- _Задание a_
Верните без изменений часть листинга, которая начинается с его первой строки и заканчивается строкой, содержащей «green star: moved 1 px down», включая обе границы.

Вопрос: Расскажите, кого вы сами лично расстреляли?

Ответ: За время моей работы комендантом я ни одного человека не расстрелял.

Вопрос: Это неправда. Требую правдивого признания.

Ответ: Это было мое правдивое признание.

Вопрос: Расскажите, вы знали о расстреле еврея Мазура или Мазурова?

Ответ: Это был еврей по фамилии Мазур. До войны Мазур работал начальником восьмого цеха завода «Красная звезда». Выследил его в подвале наш агент. У него было два «маузера». А до этого он скрывался у гражданки Сотоновская, которую тоже задержали за укрывательство Мазура и у которой при обыске нашли 15 патронов от нагана. Днем, примерно часов в 12 Мазура и Сотоновскую отправили в тюрьму на подводе. Я шел тоже. Привезенные в тюрьму во дворе тюрьмы были расстреляны в моем присутствии. Расстрел был так: гражданка Сотоновская слезла с повозки, ее поставили около рва и выпустили, из нагана немецкий солдат ее пристрелил. После этого помогли слезть с повозки Мазуру, подвели его к такому же рву, где была расстреляна Сотоновская.. Для расстрела на то же место поставили еврея Мазура. И когда пристав пятого участка держал Мазура на краю канавы, немецкий унтер-офицер предложил, чтобы я лично расстрелял из своего нагана. Я ему ответил, что у меня нечем стрелять. Тогда унтер-офицер мне заявил, что это является распоряжением комиссара, и что я обязан расстрелять лично Мазура. После этого я подошел к Мазуру на расстояние 1,5 – 2 метра, прицелился Мазуру в голову, произвел выстрел, последний после выстрела упал в канаву. Вот мое искреннее признание в расстреле еврея Мазура Михея.

 

Дневник Йоны Бутовецкого

 

После эвакуирования 1 августа 1941 года мы возвратились домой и нашли его в полной целости и невредимости, за что должны благодарить С.Ф. Чернова за его старание к сбережению чужого для него имущества.

 

На другой же день после нашего прихода в город забрали папу, который больше не вернулся и которого мы с тех пор уже не видели. Его забрали, якобы, на работу. Но по другим известиям мы узнали, что его, вероятно, уже нет в живых.

 

Ровно через месяц, т.е. 29 сентября 1941 года, нас постигло второе большое несчастье: настал террор. Всех евреев у нас во дворе забрали, а нам с мамой удалось скрыться от злодеев следующим образом. Я скрылся от работы, находился целый день у Черновых, где и остался ночевать. Мама ходила днем на работу, а вечером приходила домой.

- _Показанные записи_
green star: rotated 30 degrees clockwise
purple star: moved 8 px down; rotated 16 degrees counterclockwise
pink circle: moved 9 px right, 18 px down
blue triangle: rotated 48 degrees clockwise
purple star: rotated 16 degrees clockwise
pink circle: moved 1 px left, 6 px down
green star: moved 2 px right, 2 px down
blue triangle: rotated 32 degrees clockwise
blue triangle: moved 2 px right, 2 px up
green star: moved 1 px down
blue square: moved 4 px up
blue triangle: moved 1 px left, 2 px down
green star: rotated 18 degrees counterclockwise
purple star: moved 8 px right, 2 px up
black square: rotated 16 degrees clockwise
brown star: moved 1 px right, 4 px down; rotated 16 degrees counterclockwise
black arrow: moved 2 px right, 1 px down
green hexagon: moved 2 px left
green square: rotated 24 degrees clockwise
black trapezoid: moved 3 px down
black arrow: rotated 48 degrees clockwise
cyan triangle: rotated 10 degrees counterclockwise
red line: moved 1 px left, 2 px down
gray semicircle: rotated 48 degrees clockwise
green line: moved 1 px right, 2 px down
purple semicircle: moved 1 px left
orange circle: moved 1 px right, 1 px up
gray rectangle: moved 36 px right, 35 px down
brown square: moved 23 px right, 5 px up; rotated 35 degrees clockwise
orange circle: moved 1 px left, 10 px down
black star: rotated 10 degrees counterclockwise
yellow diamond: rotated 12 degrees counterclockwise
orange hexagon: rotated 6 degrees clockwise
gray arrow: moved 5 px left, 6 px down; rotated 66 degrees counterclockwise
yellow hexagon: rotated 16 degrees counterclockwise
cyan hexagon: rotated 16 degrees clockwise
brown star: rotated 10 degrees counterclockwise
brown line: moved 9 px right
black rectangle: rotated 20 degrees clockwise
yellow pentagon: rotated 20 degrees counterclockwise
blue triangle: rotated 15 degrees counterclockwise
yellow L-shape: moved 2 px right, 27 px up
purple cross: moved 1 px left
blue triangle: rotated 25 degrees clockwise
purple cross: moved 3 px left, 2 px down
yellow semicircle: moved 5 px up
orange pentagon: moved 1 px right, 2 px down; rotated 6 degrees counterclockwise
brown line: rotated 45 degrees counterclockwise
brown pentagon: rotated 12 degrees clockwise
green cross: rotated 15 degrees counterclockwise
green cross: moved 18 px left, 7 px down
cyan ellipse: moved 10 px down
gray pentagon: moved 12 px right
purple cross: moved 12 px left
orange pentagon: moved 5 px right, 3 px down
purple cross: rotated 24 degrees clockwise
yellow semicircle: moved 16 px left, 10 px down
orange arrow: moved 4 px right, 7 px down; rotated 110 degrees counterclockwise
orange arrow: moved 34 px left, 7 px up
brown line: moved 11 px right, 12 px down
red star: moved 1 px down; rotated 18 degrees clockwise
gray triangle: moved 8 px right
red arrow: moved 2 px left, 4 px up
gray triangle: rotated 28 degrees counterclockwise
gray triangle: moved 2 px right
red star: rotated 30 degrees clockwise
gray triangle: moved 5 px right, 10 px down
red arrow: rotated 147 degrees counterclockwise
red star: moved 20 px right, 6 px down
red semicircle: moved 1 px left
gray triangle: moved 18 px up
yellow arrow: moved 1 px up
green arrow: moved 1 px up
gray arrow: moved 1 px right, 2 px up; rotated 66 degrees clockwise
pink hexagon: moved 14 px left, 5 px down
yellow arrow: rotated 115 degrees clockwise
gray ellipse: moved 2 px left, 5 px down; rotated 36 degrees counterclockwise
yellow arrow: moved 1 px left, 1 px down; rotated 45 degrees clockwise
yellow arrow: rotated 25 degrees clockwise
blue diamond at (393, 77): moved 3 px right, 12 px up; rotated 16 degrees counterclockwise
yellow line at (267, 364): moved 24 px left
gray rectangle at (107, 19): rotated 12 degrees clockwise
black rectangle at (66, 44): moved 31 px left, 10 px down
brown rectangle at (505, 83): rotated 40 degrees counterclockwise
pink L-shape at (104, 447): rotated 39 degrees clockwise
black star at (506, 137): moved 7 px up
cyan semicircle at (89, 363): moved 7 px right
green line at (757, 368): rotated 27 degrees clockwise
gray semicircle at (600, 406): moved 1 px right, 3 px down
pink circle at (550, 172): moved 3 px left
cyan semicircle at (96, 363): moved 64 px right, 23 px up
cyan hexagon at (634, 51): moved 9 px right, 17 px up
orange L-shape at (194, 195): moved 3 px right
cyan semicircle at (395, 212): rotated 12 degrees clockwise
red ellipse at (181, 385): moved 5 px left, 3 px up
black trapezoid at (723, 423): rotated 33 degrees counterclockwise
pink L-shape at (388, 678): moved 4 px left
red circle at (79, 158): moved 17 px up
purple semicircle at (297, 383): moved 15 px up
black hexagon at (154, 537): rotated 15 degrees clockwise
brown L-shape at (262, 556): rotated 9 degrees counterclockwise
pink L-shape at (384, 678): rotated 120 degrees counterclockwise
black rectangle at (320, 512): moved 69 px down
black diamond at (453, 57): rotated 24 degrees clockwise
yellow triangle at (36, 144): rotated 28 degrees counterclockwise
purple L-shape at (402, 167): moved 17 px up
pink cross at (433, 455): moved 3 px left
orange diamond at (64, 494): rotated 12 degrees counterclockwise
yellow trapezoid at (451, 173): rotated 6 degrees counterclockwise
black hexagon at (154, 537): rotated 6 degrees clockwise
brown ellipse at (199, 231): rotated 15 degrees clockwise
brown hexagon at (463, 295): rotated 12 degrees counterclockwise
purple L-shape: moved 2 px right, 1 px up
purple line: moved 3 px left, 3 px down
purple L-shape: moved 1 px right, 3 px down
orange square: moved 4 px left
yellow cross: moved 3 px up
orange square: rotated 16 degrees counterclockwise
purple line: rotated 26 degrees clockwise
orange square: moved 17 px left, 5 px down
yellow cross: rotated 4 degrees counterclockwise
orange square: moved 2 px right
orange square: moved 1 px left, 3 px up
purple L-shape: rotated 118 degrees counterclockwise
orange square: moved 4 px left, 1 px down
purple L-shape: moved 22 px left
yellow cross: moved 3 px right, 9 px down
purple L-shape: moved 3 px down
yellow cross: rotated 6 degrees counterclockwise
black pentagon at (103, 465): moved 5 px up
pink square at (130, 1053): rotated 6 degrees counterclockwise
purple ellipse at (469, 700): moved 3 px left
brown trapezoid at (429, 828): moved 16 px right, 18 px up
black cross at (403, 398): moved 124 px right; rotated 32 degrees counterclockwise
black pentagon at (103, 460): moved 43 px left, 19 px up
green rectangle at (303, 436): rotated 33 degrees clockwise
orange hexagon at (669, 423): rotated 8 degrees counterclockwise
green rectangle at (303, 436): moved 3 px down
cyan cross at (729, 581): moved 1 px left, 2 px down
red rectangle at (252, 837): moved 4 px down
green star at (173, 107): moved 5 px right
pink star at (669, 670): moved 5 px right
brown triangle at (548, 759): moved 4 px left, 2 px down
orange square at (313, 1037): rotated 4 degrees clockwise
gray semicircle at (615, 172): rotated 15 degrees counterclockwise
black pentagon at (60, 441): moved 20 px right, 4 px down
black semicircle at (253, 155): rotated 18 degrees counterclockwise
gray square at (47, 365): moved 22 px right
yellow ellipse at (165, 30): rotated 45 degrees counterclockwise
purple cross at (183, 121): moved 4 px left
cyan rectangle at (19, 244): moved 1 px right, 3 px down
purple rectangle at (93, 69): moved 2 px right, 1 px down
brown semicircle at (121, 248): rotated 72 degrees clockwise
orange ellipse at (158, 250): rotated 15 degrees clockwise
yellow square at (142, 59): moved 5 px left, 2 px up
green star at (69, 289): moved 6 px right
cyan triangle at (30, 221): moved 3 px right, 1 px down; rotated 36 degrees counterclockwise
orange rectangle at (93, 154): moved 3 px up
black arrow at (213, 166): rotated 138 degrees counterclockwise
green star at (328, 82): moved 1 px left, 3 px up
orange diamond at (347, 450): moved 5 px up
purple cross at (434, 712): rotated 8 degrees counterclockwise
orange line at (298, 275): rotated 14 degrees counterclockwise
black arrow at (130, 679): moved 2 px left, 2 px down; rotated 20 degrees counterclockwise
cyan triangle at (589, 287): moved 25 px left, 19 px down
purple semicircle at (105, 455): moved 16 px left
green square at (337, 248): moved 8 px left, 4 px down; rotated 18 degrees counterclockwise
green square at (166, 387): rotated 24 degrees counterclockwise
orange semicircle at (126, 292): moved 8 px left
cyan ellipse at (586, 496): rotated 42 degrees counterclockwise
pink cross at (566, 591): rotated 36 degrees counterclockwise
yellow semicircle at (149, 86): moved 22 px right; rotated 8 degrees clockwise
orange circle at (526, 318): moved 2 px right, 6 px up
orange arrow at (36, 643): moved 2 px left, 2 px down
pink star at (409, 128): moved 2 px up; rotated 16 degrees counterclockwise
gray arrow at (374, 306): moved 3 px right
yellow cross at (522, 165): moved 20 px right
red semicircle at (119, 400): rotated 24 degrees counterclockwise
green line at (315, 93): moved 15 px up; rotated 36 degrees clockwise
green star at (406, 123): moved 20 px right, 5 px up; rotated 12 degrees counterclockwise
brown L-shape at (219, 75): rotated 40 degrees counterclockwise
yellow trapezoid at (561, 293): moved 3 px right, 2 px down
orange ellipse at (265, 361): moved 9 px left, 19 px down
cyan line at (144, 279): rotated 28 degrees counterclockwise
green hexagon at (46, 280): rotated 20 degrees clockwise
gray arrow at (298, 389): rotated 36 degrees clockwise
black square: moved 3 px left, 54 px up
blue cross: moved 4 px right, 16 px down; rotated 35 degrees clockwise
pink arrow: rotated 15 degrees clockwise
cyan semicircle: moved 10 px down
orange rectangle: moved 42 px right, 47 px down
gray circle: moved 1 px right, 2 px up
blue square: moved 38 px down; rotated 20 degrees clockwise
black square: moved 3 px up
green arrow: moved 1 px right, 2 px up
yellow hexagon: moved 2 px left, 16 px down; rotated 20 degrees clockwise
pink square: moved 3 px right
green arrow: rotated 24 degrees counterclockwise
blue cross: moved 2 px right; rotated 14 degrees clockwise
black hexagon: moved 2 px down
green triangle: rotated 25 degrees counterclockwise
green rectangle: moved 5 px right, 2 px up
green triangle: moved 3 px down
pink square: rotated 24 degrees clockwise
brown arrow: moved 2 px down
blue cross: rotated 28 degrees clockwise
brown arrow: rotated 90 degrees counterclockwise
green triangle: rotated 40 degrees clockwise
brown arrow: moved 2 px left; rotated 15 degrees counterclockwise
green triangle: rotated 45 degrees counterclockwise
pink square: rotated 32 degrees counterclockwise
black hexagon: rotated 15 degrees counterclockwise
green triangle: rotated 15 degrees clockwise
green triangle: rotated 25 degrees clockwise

- _Задание b_
Чем, согласно протоколу допроса в исходном тексте, унтер-офицер обосновал требование, чтобы допрашиваемый лично расстрелял Мазура?

- _Решение задачи a_
green star: rotated 30 degrees clockwise
purple star: moved 8 px down; rotated 16 degrees counterclockwise
pink circle: moved 9 px right, 18 px down
blue triangle: rotated 48 degrees clockwise
purple star: rotated 16 degrees clockwise
pink circle: moved 1 px left, 6 px down
green star: moved 2 px right, 2 px down
blue triangle: rotated 32 degrees clockwise
blue triangle: moved 2 px right, 2 px up
green star: moved 1 px down

- _Решение задачи b_
Унтер-офицер заявил, что это распоряжение комиссара и что допрашиваемый обязан лично расстрелять Мазура.